Ее льняная с обережной вышивкой одежда несколько прятала форму тела. Выбеленная солнцем свободно ниспадавшая ткань лишь отдельными штрихами давала пищу уму. И только тесемки фартука, перетягивавшие узкую талию, в какой-то степени подчеркивали фигуру.
Пришло внутреннее озарение. Страх отступил. И сердце, получившее новый импульс, забилось быстрее. От неожиданности Максим остановился: навстречу шла та самая девушка – с проспекта. Поравнявшись с ним, она поклонилась.
– Доброго здоровья, Иван Максимильяныч. Вы снова к нам пожаловать изволили?
Голос мелодичный, тембр красивый и нежный – у Максима даже дух перехватило. Туловище, независимо от разума, сотворило полупоклон. Сознание попыталось вытащить из памяти имя девушки. И голову пронзила короткая, но сильная боль. Словно противоборствующие полюса, соединившись на мгновение электрическим разрядом, покончили с двойственностью.

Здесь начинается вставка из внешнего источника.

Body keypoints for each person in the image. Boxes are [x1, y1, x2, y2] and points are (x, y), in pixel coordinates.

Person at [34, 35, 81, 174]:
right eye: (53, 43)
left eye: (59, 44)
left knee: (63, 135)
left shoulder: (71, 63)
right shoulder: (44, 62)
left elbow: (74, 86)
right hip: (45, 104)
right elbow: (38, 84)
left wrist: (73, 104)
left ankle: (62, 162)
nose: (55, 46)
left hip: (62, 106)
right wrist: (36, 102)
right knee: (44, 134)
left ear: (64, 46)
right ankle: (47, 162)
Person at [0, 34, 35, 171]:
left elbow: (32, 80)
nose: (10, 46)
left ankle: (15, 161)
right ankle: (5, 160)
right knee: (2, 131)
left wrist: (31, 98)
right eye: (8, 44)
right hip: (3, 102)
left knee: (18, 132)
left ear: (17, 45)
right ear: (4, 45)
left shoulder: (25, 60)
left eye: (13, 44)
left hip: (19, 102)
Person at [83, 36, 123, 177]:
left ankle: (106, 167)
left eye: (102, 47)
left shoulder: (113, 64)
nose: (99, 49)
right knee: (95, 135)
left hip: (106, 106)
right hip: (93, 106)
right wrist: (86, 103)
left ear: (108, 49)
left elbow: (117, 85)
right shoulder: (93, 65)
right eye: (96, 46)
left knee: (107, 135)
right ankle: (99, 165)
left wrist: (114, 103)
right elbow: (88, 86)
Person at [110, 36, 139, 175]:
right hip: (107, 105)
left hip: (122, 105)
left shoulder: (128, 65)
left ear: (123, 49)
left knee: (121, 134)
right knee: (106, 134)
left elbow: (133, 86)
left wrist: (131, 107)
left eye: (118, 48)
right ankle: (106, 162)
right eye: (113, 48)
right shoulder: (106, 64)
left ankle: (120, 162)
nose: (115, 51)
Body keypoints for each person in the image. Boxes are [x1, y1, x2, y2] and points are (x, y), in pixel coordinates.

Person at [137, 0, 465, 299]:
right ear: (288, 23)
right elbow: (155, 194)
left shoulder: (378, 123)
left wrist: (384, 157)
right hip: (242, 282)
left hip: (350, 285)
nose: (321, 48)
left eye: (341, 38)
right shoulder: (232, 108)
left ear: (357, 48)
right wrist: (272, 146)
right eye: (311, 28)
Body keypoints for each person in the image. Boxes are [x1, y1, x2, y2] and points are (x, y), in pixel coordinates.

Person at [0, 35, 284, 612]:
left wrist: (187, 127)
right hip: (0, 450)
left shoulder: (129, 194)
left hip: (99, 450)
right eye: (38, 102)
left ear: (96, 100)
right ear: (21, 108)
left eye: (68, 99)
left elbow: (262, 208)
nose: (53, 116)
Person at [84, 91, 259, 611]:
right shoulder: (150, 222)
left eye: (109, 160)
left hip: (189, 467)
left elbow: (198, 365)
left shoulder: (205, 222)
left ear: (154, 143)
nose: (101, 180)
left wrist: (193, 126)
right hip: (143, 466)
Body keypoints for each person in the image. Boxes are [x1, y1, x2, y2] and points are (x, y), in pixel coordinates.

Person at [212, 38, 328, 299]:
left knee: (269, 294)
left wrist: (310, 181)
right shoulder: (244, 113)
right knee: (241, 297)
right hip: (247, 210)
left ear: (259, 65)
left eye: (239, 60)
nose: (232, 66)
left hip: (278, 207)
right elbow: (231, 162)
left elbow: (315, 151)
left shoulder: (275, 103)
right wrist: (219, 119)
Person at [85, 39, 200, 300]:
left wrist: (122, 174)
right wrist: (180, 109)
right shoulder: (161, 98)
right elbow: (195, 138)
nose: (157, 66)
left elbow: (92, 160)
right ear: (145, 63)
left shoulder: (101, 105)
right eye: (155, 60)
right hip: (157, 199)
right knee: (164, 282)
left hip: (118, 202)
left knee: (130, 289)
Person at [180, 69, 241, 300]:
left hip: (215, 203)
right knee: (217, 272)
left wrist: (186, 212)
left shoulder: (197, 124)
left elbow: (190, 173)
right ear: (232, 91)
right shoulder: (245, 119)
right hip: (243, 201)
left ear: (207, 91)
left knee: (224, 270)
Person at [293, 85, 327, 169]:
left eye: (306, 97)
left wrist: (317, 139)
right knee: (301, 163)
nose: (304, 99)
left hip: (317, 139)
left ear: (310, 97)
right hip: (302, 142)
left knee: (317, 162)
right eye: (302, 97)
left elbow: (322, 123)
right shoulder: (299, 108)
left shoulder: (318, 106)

– Здравствуй, Пелагеюшка, – поздоровался и он, снова поразившись тому, что происходит, – Уж, коль дошел до вас, хочу выказать почтение вашей барыне, – сознание вновь разделилось, чтобы присутствовать везде. События стали путаться. Сладострастное существо из бани. Живое ее воплощение на центральном проспекте. И эта деревенская девка в льняных, вручную расшитых одеждах почти с тем же самым лицом. Лишь какие-то почти неуловимые детали отличали их друг от друга. Пришло понимание единой основы, единой сути того, что предстало в разных точках пространства, и, как теперь показывал опыт, еще и в разное историческое время. Сознание, пульсируя, опять собралось воедино, и он почувствовал облегчение. Понял, что ошибался, что за калиткой его ждал обман – что-то, что должно было запутать, увести от правды. Даже успел подумать, что это могла быть западня, а девушка, вдруг откуда-то появившаяся на пустынной улице, каким-то образом уберегла от беды. Он посмотрел ей в глаза и улыбнулся.
– Какая ты… – мысль не реализовалась, язык не повернулся сказать «красивая». Снова спасовал, как тогда на проспекте.
– Какая такая? – улыбнулась в ответ Пелагея. Но ее улыбка оказалась грустной. И голос чуть задрожал, словно она собиралась заплакать.
Он стоял и смотрел на эту простую крестьянскую девку – умный, образованный – не в силах промолвить ни слова. Будто язык проглотил. Почему-то стало невероятно стыдно перед этим бесхитростным, милым сердцу человечком, запримеченным с месяц назад, когда впервые, приехав из Петербурга, охотился и забрел сюда… Максим вдруг опять остро почувствовал раздвоение, почувствовал себя чужим на чужом пиру. Но еще острее ощутил – что именно здесь кроется загадка и понимание того, что будет с ним потом. И чем длиннее становилась пауза, тем сильнее он ощущал неудобство, гнетущее Ивана Максимилиановича.